Cumartesi

Zamanın birinde, biri mide ağrısı sorunları yaşıyormuş. Yastığında salyası, kıçında eli hiç eksik olmazmış. Hatur hutur kaşınır dururmuş. Çırpı gibiymiş bu "biri". Yer yer kilo alamazmış. Kabak çekirdeğini hiç sevmez, kokusundan bile nefret edermiş.
Tabi bu anlattıklarımın hiç biri önemli değildi! Bu "biri" sürekli bir yerlere gidermiş. Gezer de gezermiş.
Her gece rüyasında garip garip şeyler görürmüş. Üstlerinde dünya haritası olan dört tane taş gökten düşer, bu "birinin etrafını hiç çıkamayacağı şekilde çevrelerlermiş. Sonra duvarların birinin üzerinde "En az dört vakte kadar....." diye tamamlanmamış bir cümle yazarmış. "Biri" kan ter ve poposunda bir kaşıntıyla uyanırmış her gece.Gel zaman git zaman "biri"nde hemoroid sorunu baş göstermiş. Ama ciddi ciddi "baş göstermiş" yani!!! Ozamanlar doktor da yok tabi! Var da adı doktor değil, şifacı. Gitmiş şifacıya, demiş böyle böyle. "Hımmm "demiş şifacı, eğilmiş incelemiş. Sonra teşhisi koymuş: "Sende bağırsak kurdu var. Üstelik basur olmuşsun sen!
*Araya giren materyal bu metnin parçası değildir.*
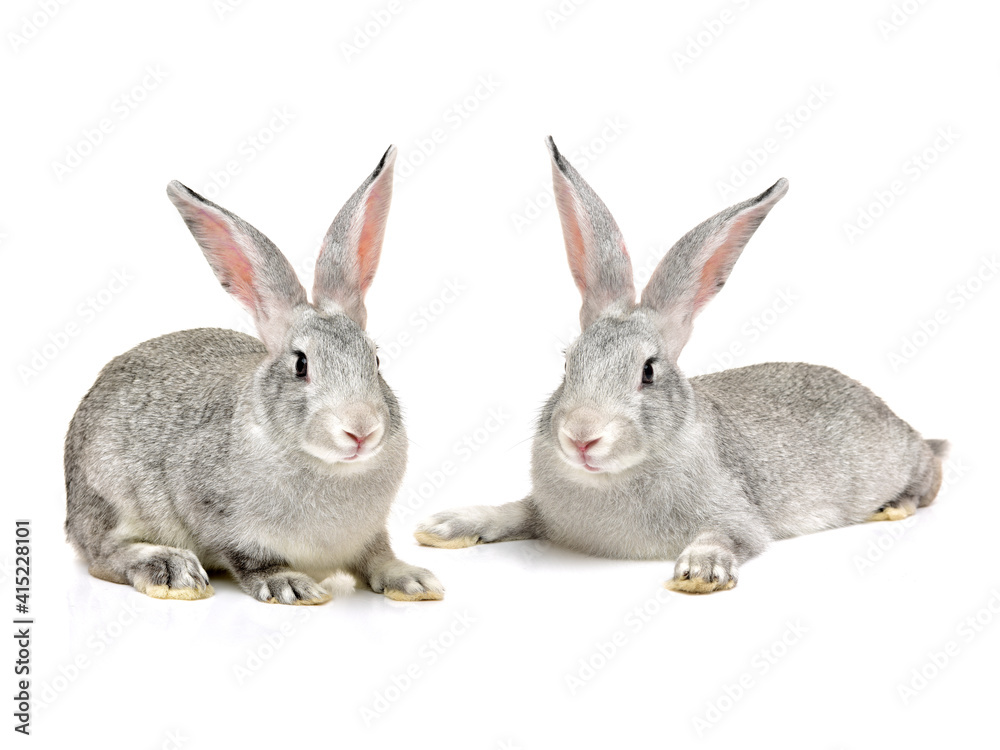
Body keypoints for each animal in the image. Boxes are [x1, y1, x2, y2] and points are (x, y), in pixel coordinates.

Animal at [64, 146, 443, 604]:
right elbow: (251, 560)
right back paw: (170, 570)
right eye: (301, 365)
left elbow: (378, 557)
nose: (361, 430)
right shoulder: (219, 518)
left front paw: (412, 579)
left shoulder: (369, 535)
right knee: (103, 553)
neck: (328, 466)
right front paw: (292, 586)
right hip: (109, 495)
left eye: (375, 360)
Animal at [414, 136, 947, 594]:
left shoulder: (738, 517)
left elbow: (728, 535)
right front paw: (445, 526)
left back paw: (893, 506)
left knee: (930, 475)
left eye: (648, 371)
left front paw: (700, 570)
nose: (581, 436)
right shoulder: (542, 511)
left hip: (901, 461)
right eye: (567, 365)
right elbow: (513, 512)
Çok mu acılı baharatlı yedin bakalım?". Neyse bu "biri" gitmiş üzgün üzgün, en yakın arkadaşına bu sorununu anlatmış. Arkadaşı şaşkın "Aaaa götünde kurt mu vaaaar!?!?!" diye bağırmış. Yoldan geçen, daha önceki yazıların birinde bahsettiğim köyün delisi bunu duymuş, zaten o sıralarda da gelecekte "atasözleri ve deyimler klavuzu" olarak anılacak kitabı yazmakla meşgul imiş. "Hemen yazmalıyım bunu kitaba!!" demiş. Sonra düşünmüş neden öyle demiş olabilir, neden öyle demiş olabilir... Bulmuş!! Çünkü o "biri" çok geziyormuş. Demek ki bundan sonra çok gezen, yerinde duramayan insanlara böyle denecekmiş.

Not: Hı zavallım bu sorununu çözdükten sonra da Gustavus Hindman Miller'ın büyük büyük büyük dedesine gidip, gördüğü rüyaları yorumlatmış. Tabirlerinin izinden gidip ileride üniversite denilecek yere turizm bölümü açtırmaya karar vermiş.